KUTACANE, Waspada.co.id – Rapat Dengar Pendapat (RDP) terkait isu gratifikasi di Komisi Independen Pemilihan (KIP) Aceh Tenggara (Agara) yang dilaksanakan di DPRK setempat, pihak pers tidak diperbolehkan untuk hadir.
Agenda RDP Klarifikasi dugaan gratifikasi itu, dipimpin oleh Ketua Komisi A DPRK setempat, dihadiri Komisioner KIP dan Komisioner Panwaslih serta segenap pemuda Aliansi Peduli Pungli Sepakat Segenap (APPSP), di ruang gedung tersebut, Senin (30/1).
Dalam RDP klarifikasi itu, pihak wartawan tidak diperbolehkan untuk berada di ruangan tersebut, karena dianggap tidak memiliki kapasitas dan bukan dari pihak yang diundang. Keputusan itu, atas kesepakatan dari semua unsur yang hadir.
Sekretaris PWI Agara, Noris Ellyfian, menanggapi keputusan yang di ultimatum oleh semua peserta RDP itu, adalah keputusan yang keliru, tidak menghargai tugas-tugas yang sedang dilakukan oleh wartawan.
“Keputusan pelarangan kehadiran wartawan adalah keputusan yang keliru, dapat dikenakan sanksi hukum pidana, karena telah menghalangi tugasnya wartawan,” ungkapnya.
Menurut Noris, persoalan yang di RDP kan oleh pihak DPRK dan pihak terkait tersebut, tidak terlepas juga perannya wartawan. Walau ada tatib sidang yang dibentuk, tetapi mestinya tidak membatasi tugasnya wartawan.
Dikatakan Noris, jika merujuk dengan Undang-Undang Pokok Pers Nomor 40 Tahun 1999, ultimatum yang diputuskan oleh peserta RDP tersebut, semua pihak yang hadir dapat dikenakan dengan sanksi hukuman pidana.
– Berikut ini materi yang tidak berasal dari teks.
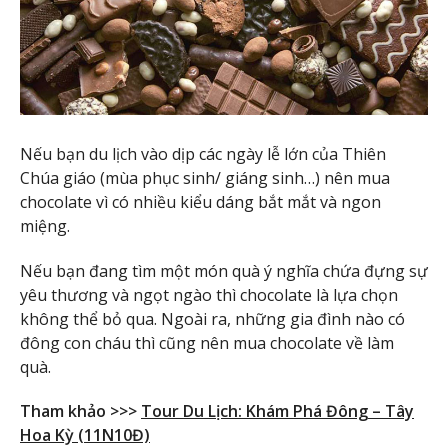
Nếu bạn du lịch vào dịp các ngày lễ lớn của Thiên
Chúa giáo (mùa phục sinh/ giáng sinh…) nên mua
chocolate vì có nhiều kiểu dáng bắt mắt và ngon
miệng.
Nếu bạn đang tìm một món quà ý nghĩa chứa đựng sự
yêu thương và ngọt ngào thì chocolate là lựa chọn
không thể bỏ qua. Ngoài ra, những gia đình nào có
đông con cháu thì cũng nên mua chocolate về làm
quà.
Tham khảo >>>
Tour Du Lịch: Khám Phá Đông – Tây
Hoa Kỳ (11N10Đ)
“Kita berharap adanya peran pihak hukum dalam pengambil keputusan di RDP yang tengah dilakukan oleh para semua pihak, agar permasalahan dugaan gratifikasi yang melibatkan KIP Aceh Tenggara dapat terbuka dengan seluas-luasnya, sementara permasalahan pelarangan kehadiran bagi rekan-rekan wartawan yang meliput, masih kita bahas ditubuh PWI Aceh Tenggara, perlu tidaknya kita mengambil langkah hukum,” tutupnya.